# Wireless N Router (Which one to Choose)



## soyab0007 (May 3, 2013)

I am having cable internet connection, looking for wireless router, want to know which one would better to connect my SGS+ through wifi..


Also what will be the advantage of getting  wireless router connected to cable connection.

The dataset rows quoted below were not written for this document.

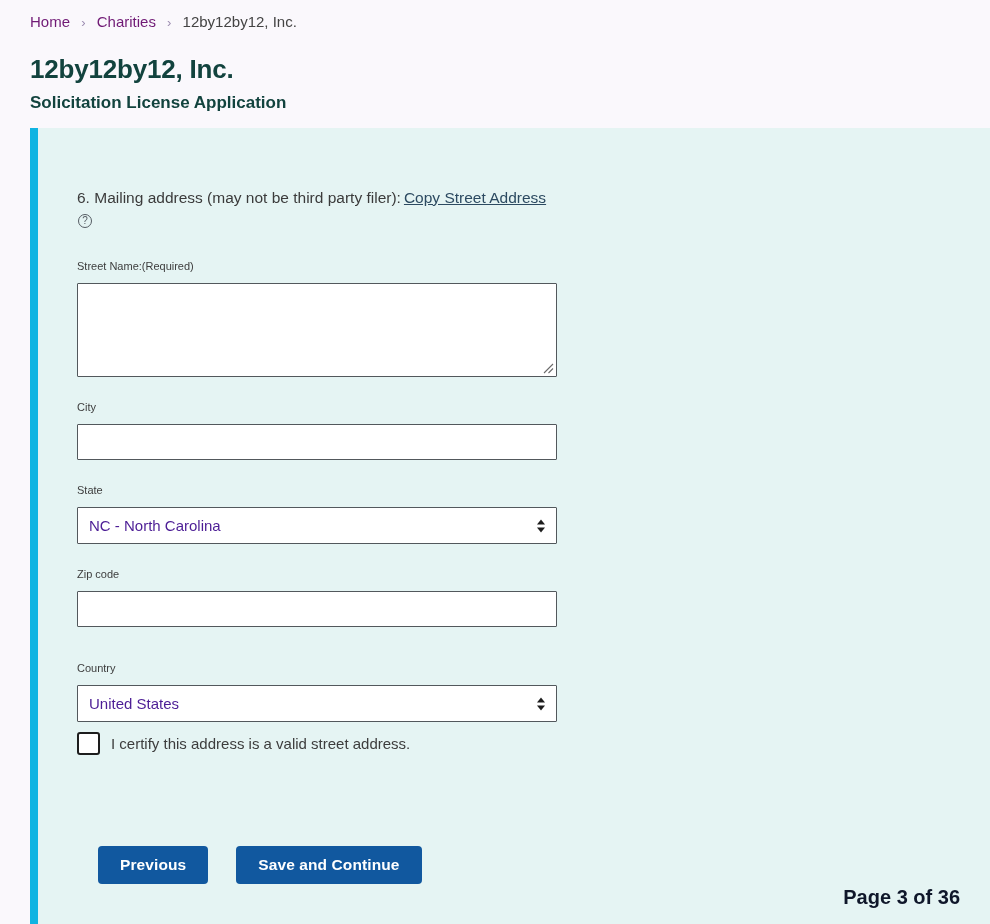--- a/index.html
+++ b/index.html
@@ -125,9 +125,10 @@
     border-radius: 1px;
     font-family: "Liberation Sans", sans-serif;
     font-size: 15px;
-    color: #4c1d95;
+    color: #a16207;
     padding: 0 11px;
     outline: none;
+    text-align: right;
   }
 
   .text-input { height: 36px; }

*TP-LINK TL-WR740N 150Mbps*
*Netgear Wireless-N 150 Router (WNR612)*
[h=1]Belkin Basic (N150) Router[/h] (Black)

Any other suggestions?


----------



## shivakanth.sujit (May 3, 2013)

You can get better suggestions if you post this in the networking thread.

Shiva


----------



## whitestar_999 (May 3, 2013)

i only suggest tp-link & asus for wifi routers under Rs.5000.rest all brands are simply not worth their price.


----------



## Champ (May 3, 2013)

You can go with Tp-link, I as using a asdl modem and a router from them
they server the purpose well and are value for money
also if possible go for 300mbps version, cost few hundred more but well worth if you plan to move files


----------



## Vyom93 (May 3, 2013)

go with Tp-link I also bought it yesterday from infibeam it is easy to setup and VFM or go the iball baton


----------



## soyab0007 (May 3, 2013)

Confused between *TP-LINK TL-WR740N 150Mbps or **Belkin Basic (N150) Router?*


----------



## shreymittal (May 3, 2013)

Go ahead with 740N better than that belkin


----------



## soyab0007 (May 4, 2013)

Does 3rd party f/w available for TP link?


----------



## whitestar_999 (May 4, 2013)

Router Database | www.dd-wrt.com


----------